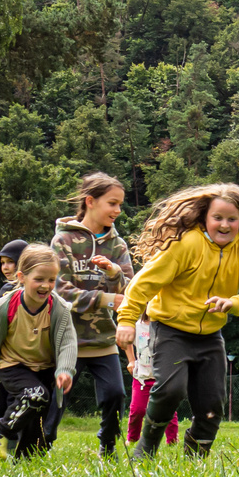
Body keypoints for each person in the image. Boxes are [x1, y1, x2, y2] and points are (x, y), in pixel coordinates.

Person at [113, 183, 239, 460]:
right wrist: (127, 320)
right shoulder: (186, 244)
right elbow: (143, 284)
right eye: (218, 218)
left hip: (211, 336)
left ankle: (195, 457)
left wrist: (234, 302)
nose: (224, 225)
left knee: (213, 404)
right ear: (205, 218)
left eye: (232, 219)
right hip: (171, 330)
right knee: (170, 390)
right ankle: (147, 446)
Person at [49, 172, 134, 457]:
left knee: (115, 395)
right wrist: (108, 299)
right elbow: (61, 291)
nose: (118, 211)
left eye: (120, 205)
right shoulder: (63, 240)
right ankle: (39, 445)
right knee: (56, 400)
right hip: (66, 339)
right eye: (112, 203)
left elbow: (130, 293)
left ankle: (108, 448)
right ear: (90, 201)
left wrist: (113, 272)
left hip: (102, 340)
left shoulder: (118, 246)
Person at [0, 244, 78, 460]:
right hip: (12, 364)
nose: (46, 285)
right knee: (36, 396)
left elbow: (69, 341)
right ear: (22, 277)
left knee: (37, 419)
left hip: (44, 368)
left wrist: (65, 370)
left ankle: (26, 459)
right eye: (39, 279)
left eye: (51, 280)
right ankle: (0, 432)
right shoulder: (4, 306)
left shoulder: (58, 309)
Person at [123, 316, 180, 446]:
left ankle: (172, 441)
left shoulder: (166, 325)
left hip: (163, 376)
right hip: (142, 377)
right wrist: (131, 360)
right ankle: (132, 439)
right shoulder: (137, 325)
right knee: (138, 410)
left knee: (168, 410)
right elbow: (126, 341)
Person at [0, 238, 28, 420]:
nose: (5, 267)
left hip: (29, 352)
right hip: (7, 353)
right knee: (4, 400)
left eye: (10, 262)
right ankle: (1, 438)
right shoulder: (6, 290)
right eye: (2, 263)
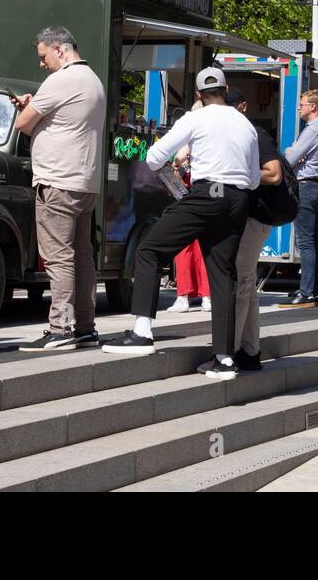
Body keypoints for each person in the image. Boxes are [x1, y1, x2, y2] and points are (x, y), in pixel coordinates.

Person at [107, 67, 259, 380]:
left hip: (207, 194)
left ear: (200, 95)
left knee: (149, 250)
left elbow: (153, 157)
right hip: (238, 200)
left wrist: (184, 161)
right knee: (223, 274)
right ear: (226, 89)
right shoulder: (246, 124)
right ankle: (225, 358)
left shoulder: (195, 117)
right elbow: (255, 178)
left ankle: (142, 331)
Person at [11, 26, 107, 352]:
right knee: (81, 256)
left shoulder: (60, 80)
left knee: (58, 258)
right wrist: (34, 104)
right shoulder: (93, 80)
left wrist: (27, 107)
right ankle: (84, 326)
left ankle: (60, 328)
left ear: (59, 50)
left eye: (43, 56)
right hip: (84, 182)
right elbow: (62, 116)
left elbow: (23, 124)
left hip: (57, 181)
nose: (42, 64)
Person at [227, 88, 283, 371]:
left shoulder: (255, 135)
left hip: (256, 217)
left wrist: (239, 172)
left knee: (241, 281)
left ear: (243, 106)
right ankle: (250, 350)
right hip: (247, 217)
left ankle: (232, 349)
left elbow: (273, 173)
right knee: (245, 283)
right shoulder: (233, 133)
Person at [281, 89, 318, 308]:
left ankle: (307, 292)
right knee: (312, 240)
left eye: (302, 104)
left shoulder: (313, 130)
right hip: (314, 186)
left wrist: (289, 152)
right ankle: (315, 289)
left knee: (306, 241)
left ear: (313, 106)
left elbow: (290, 158)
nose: (299, 107)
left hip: (306, 186)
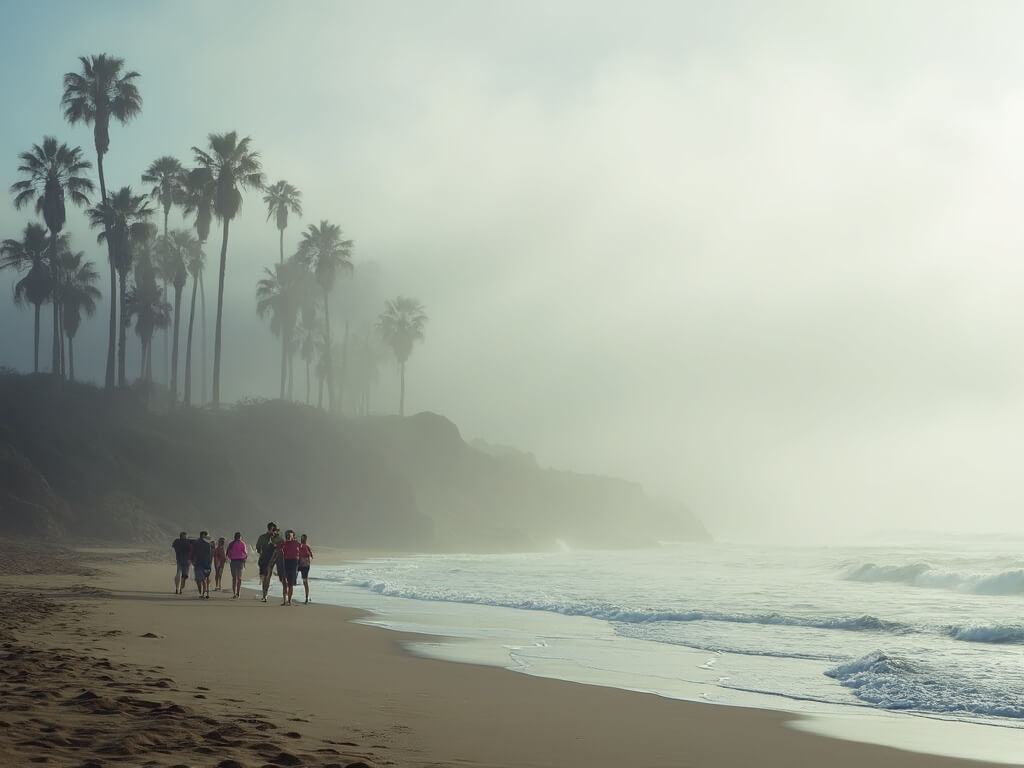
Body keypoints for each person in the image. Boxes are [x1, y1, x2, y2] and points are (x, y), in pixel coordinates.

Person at [255, 522, 283, 603]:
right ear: (269, 529)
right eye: (273, 529)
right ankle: (264, 594)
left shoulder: (278, 538)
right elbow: (258, 548)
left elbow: (283, 546)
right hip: (263, 559)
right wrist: (261, 551)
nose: (275, 531)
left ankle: (265, 595)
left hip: (273, 561)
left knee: (268, 577)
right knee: (264, 578)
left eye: (276, 530)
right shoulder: (262, 537)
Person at [277, 529, 301, 606]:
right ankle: (285, 601)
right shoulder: (285, 543)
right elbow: (278, 547)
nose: (288, 537)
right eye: (287, 535)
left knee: (289, 584)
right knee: (286, 583)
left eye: (289, 535)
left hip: (293, 563)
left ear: (293, 536)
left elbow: (302, 548)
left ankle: (289, 601)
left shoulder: (296, 543)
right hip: (287, 563)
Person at [191, 531, 214, 599]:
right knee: (203, 579)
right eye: (207, 535)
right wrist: (210, 563)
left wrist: (192, 560)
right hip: (204, 563)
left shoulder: (199, 543)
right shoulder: (207, 544)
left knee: (199, 579)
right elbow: (210, 555)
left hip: (198, 563)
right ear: (203, 535)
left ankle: (202, 593)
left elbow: (192, 552)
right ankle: (203, 593)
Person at [225, 531, 248, 599]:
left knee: (234, 578)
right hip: (240, 561)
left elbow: (228, 554)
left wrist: (231, 556)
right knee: (239, 578)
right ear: (240, 537)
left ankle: (234, 593)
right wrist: (245, 558)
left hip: (233, 561)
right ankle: (238, 593)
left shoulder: (231, 544)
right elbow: (245, 553)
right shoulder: (242, 543)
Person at [297, 533, 314, 604]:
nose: (302, 540)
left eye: (303, 538)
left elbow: (311, 556)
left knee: (305, 582)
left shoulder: (307, 546)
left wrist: (307, 559)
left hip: (305, 566)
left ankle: (307, 597)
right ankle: (287, 598)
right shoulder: (298, 545)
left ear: (306, 539)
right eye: (302, 538)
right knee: (290, 579)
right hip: (298, 564)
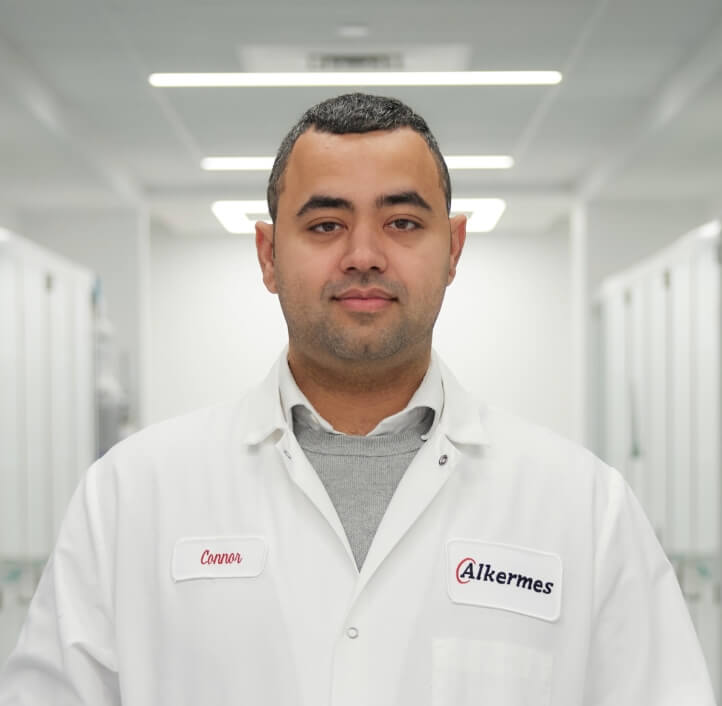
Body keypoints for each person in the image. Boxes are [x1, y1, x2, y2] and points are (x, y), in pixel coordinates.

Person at [0, 93, 715, 706]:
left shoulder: (583, 507)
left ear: (454, 248)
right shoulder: (132, 495)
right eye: (325, 224)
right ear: (268, 255)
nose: (364, 253)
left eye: (403, 222)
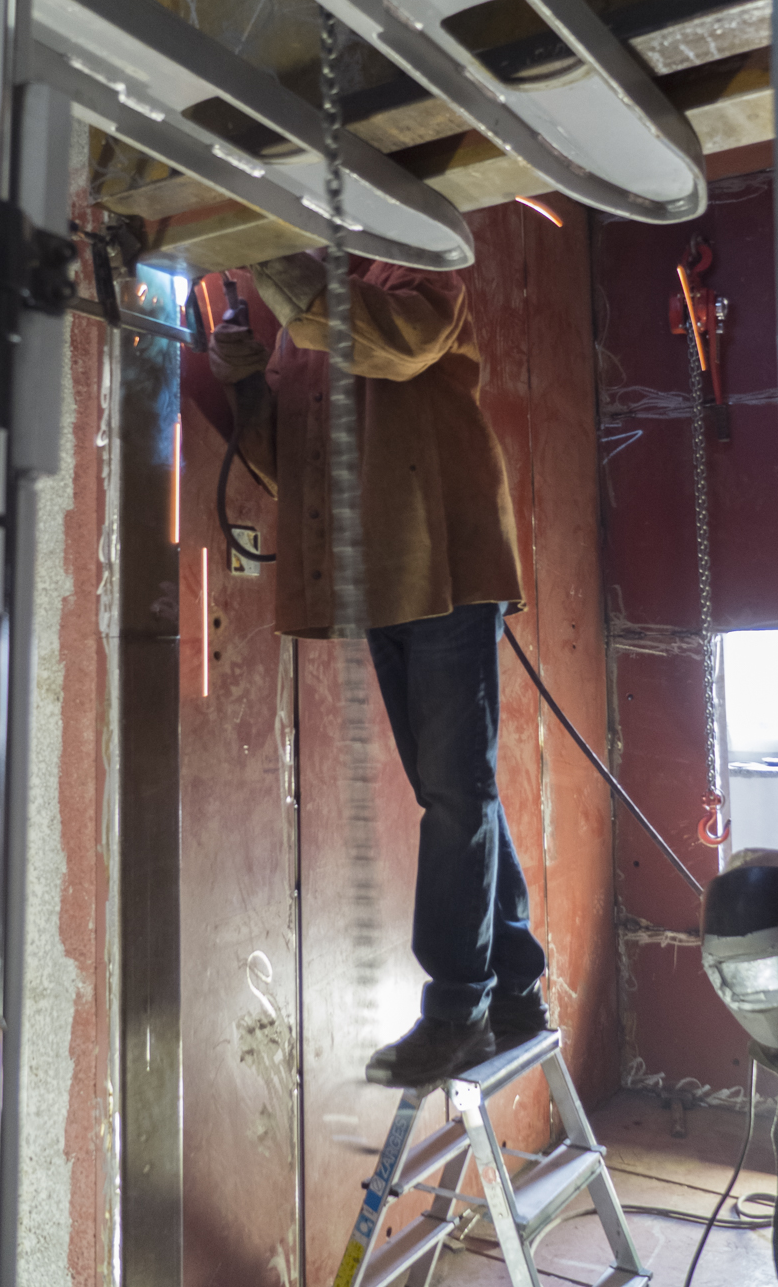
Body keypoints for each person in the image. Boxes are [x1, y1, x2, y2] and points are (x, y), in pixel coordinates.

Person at [208, 250, 549, 1088]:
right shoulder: (301, 335)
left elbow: (392, 346)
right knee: (456, 787)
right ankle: (514, 992)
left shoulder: (418, 272)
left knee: (456, 791)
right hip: (383, 579)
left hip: (447, 566)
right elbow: (288, 465)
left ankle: (458, 1010)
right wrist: (246, 377)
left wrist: (282, 274)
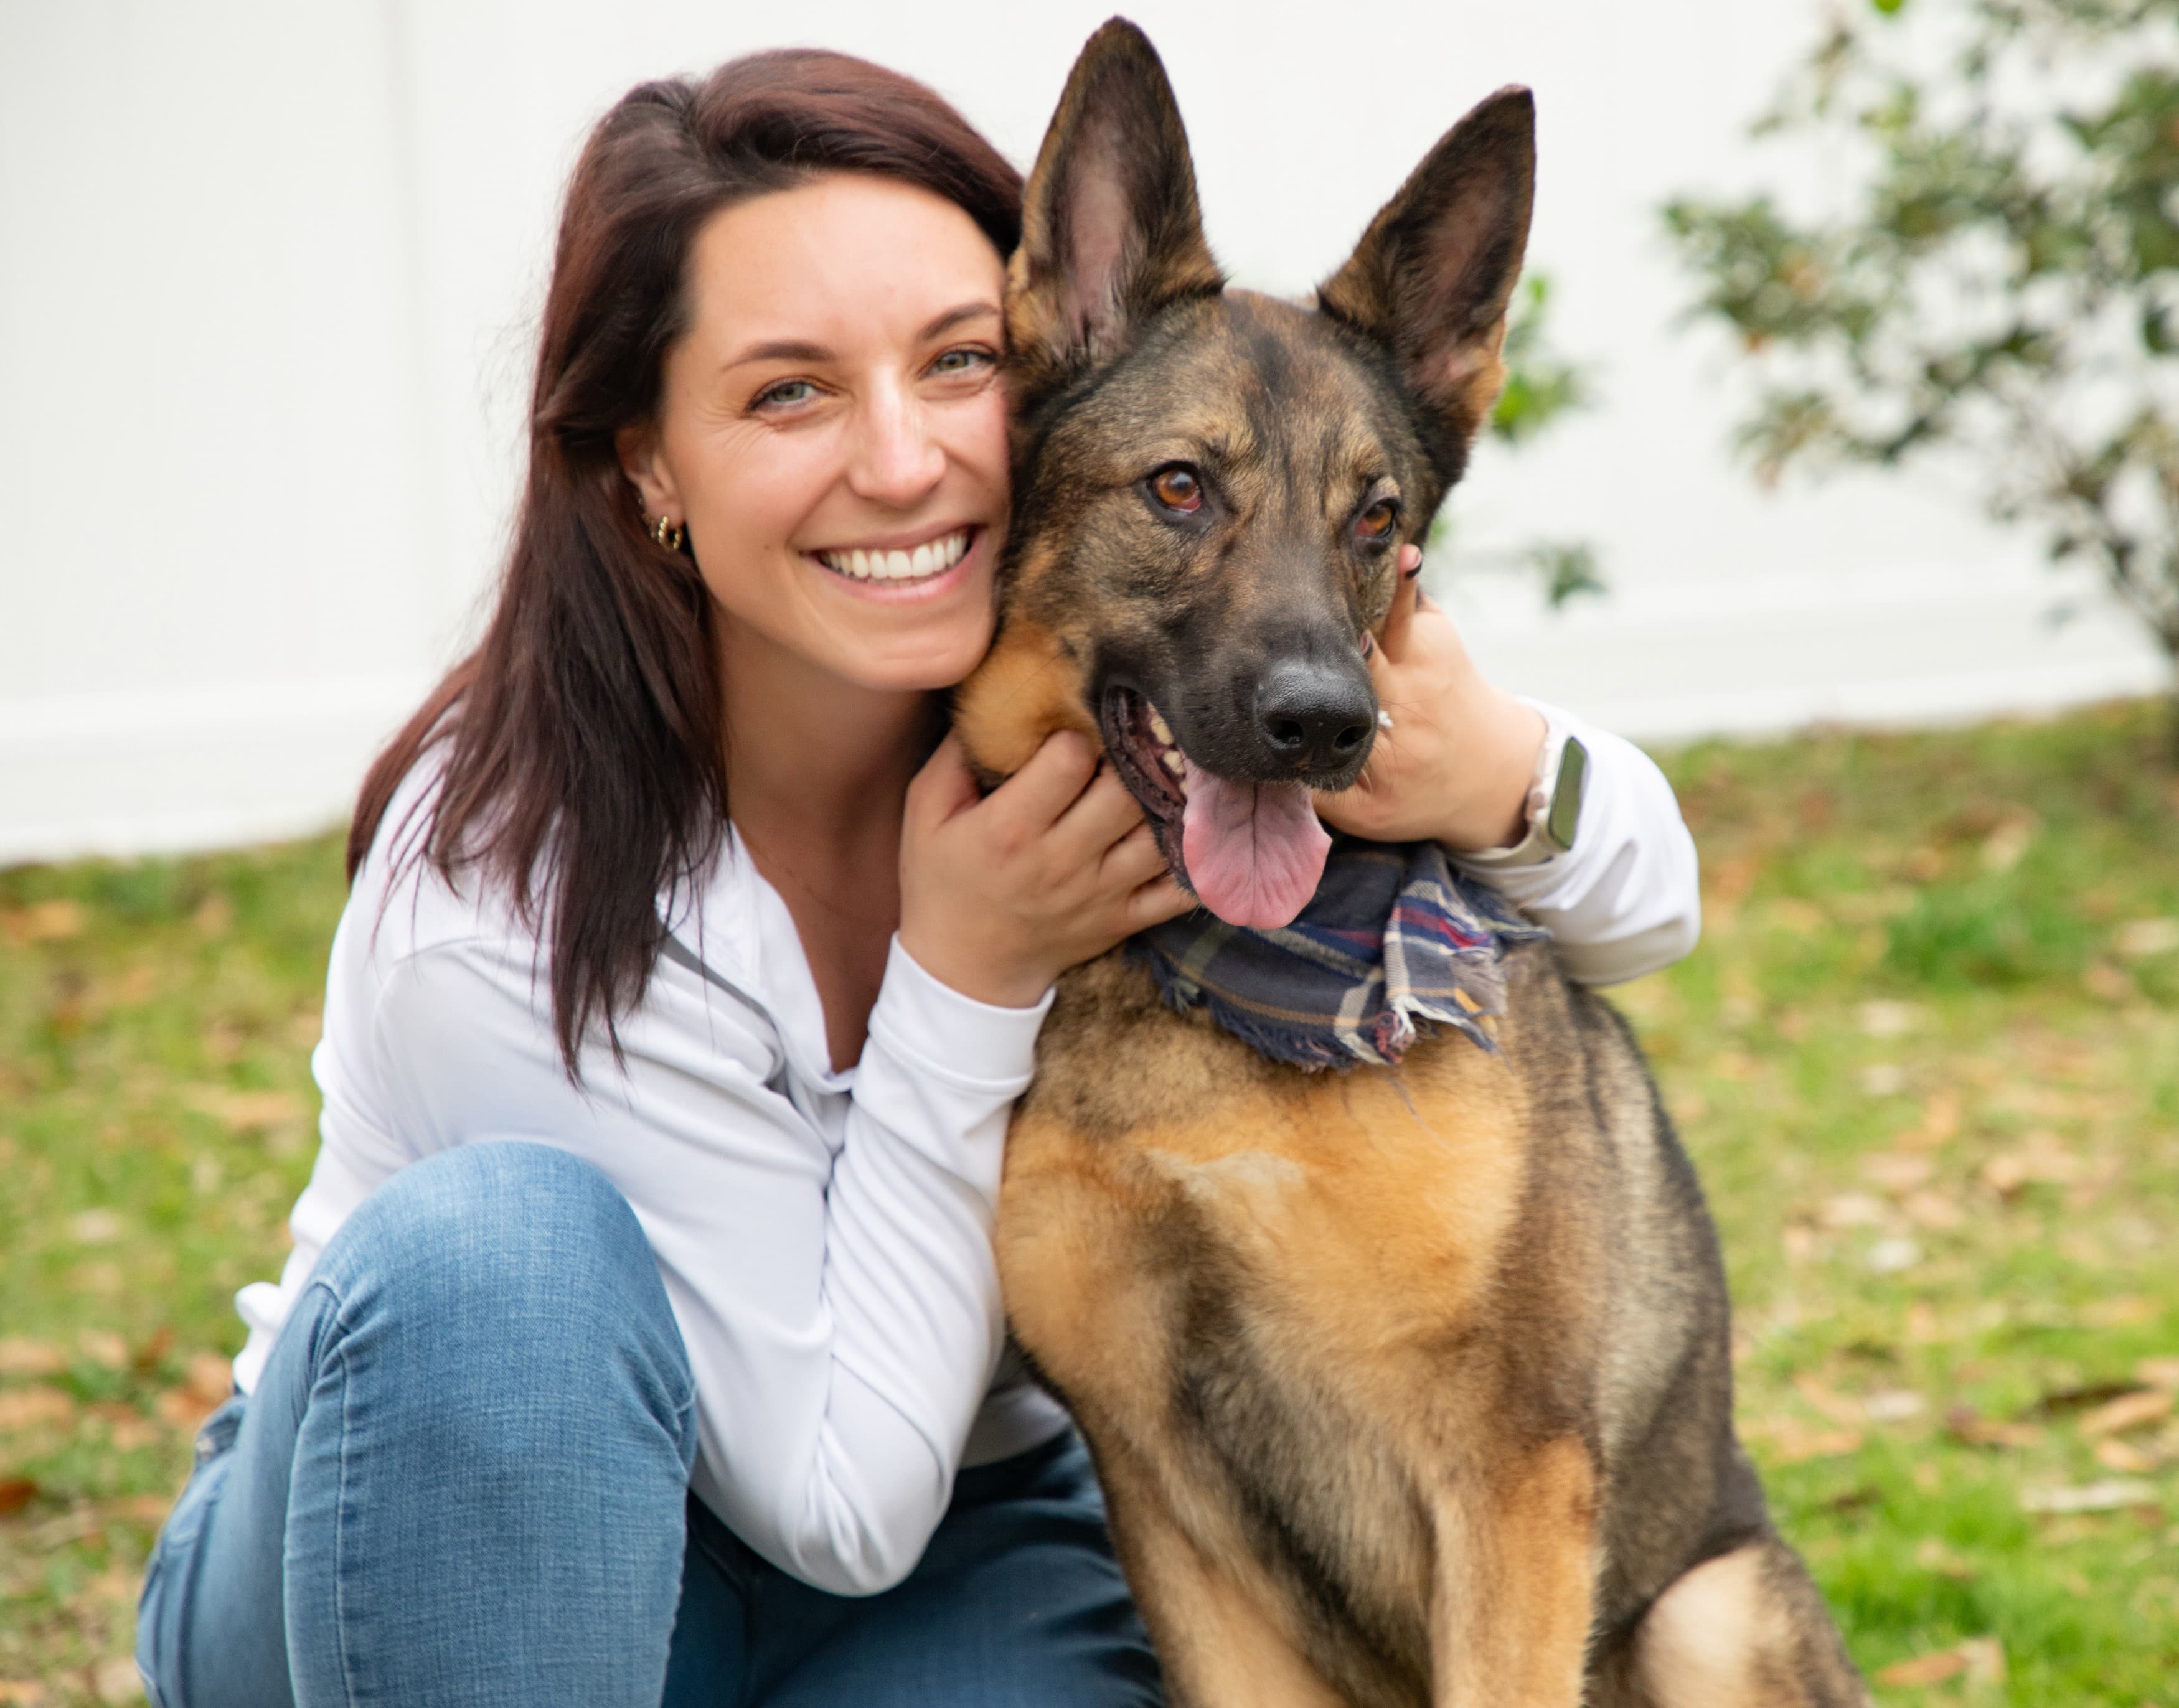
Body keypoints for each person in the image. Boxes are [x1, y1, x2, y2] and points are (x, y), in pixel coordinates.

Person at [136, 47, 1700, 1708]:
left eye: (952, 363)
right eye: (788, 391)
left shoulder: (1069, 718)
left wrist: (1501, 768)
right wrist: (963, 977)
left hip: (949, 1547)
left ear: (1031, 365)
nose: (899, 462)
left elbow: (1642, 901)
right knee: (499, 1253)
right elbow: (835, 1503)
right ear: (644, 462)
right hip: (458, 1511)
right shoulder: (493, 891)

▶ **PROBLEM DESCRIPTION**: Every line from the one with "right elbow: (288, 465)" through the last line of the listing above must be written out exactly, and no picture may appear.

▶ **ANSWER BELOW**:
right elbow: (288, 465)
left ankle: (458, 1010)
right wrist: (246, 377)
left wrist: (282, 274)
Body keypoints for each person in the image. Boxes are [x1, y1, x2, y2] and points are (x, y), in pixel coordinates.

Person at [136, 47, 1700, 1708]:
left eye: (952, 363)
right eye: (788, 391)
left shoulder: (1069, 718)
left wrist: (1501, 768)
right wrist: (963, 977)
left hip: (949, 1547)
left ear: (1031, 365)
nose: (899, 462)
left elbow: (1642, 901)
right knee: (499, 1253)
right elbow: (835, 1503)
right ear: (644, 462)
right hip: (458, 1511)
right shoulder: (493, 891)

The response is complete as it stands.